▸ **PASSAGE TO READ**:
+ + +
I think it’s just experience that helps them learn this mainly. I think ideas like rating above definitely help them describe but they just haven’t been through this as often as we have so can’t tell you if ‘it’s bad’ or not. Mind when you were a kid and the summer felt like forever? They can’t remember well the bad sickness they had last winter, for example, in the way we can.

That said, my 4yr old impresses me sometimes with her ability to describe sickness, she will say ‘my head feels like it’s got a slug in it’ Grin But both she and older sibling have fooled me after a vomiting bug when they think they want to eat soon after. Then I remember they can’t understand yet what their bodies are telling them.

PorridgewithQuark · 09/12/2022 22:06

I think it's usually more practical to tell them to sit on the toilet for a few minutes to see whether they need to poo than to ask them whether they think they might need to.

Also ask when they last pooed to guage whether it's constipation or diarrhea.

Get them to drink water and ask questions about whether they drank water earlier with dinner/ at school (dehydration could explain both headache and tummy ache)
+ + +
Collected data

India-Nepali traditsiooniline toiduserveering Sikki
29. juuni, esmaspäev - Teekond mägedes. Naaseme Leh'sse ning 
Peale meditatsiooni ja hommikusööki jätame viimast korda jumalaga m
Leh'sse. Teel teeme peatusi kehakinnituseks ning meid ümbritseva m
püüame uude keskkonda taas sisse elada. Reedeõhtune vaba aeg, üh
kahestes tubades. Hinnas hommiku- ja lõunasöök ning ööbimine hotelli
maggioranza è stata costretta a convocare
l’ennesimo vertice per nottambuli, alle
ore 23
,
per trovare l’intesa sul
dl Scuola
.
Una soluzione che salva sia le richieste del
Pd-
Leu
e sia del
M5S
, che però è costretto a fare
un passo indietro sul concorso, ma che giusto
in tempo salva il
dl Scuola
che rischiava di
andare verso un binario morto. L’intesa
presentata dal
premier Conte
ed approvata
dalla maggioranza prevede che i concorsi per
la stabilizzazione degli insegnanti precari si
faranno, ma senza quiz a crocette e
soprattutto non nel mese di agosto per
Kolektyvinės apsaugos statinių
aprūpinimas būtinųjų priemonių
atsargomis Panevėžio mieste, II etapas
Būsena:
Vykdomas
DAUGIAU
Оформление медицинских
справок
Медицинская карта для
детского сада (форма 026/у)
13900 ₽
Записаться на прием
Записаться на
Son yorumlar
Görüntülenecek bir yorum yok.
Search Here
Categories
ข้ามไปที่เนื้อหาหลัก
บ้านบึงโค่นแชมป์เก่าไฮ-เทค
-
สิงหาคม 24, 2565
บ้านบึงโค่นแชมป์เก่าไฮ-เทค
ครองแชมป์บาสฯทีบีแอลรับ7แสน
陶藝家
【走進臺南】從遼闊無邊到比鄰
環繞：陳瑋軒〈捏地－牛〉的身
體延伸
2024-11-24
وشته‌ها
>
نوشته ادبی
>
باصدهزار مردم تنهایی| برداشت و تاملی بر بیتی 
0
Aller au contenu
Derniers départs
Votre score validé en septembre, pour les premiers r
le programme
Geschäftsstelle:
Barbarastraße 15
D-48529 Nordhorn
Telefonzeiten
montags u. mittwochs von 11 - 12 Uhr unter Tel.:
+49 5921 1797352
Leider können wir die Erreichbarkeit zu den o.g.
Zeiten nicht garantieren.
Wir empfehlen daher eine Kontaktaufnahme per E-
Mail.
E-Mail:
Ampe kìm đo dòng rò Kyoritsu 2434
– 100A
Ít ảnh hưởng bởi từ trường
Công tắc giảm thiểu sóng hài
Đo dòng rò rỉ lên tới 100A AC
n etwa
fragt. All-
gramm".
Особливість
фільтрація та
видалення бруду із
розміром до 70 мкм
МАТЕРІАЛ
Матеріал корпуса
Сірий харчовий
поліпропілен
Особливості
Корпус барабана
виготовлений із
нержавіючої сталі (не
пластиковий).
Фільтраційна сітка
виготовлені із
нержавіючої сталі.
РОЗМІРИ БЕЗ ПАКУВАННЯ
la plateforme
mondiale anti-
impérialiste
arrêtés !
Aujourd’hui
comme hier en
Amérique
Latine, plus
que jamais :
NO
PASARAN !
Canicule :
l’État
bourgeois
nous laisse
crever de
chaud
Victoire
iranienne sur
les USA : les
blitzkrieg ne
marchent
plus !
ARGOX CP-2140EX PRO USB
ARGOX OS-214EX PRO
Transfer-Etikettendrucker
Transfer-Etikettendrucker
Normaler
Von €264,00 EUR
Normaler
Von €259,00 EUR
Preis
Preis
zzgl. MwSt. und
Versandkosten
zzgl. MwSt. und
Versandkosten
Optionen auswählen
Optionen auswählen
+ + +
Resume the forum thread on how young children describe feeling ill, continuing after its final sentence.

Find out whether the headache and tummy ache are actually not physical at all but worry about you going out by asking sideways questions about worries (although often children don't know they're worried and definitely don't know that it's causing what they're describing as physical symptoms).

It's extremely hard to answer "how bad is" questions although an 8 year old without any learning disabilities might well manage rating their pain/ discomfort on a numerical scale with visual aids (like the lolly stick idea).

inglese · 09/12/2022 22:21

All useful stuff
Thank you

OP posts:
lookingformyleopard · 10/12/2022 09:22

A paediatric nurse told me most kids just can't do this. And if they do know they're feeling ill, they're likely to say it's a tummy ache for pretty much everything when they're younger, then as they get older, it's headache for everything! So it's not just yours, it's pretty universal.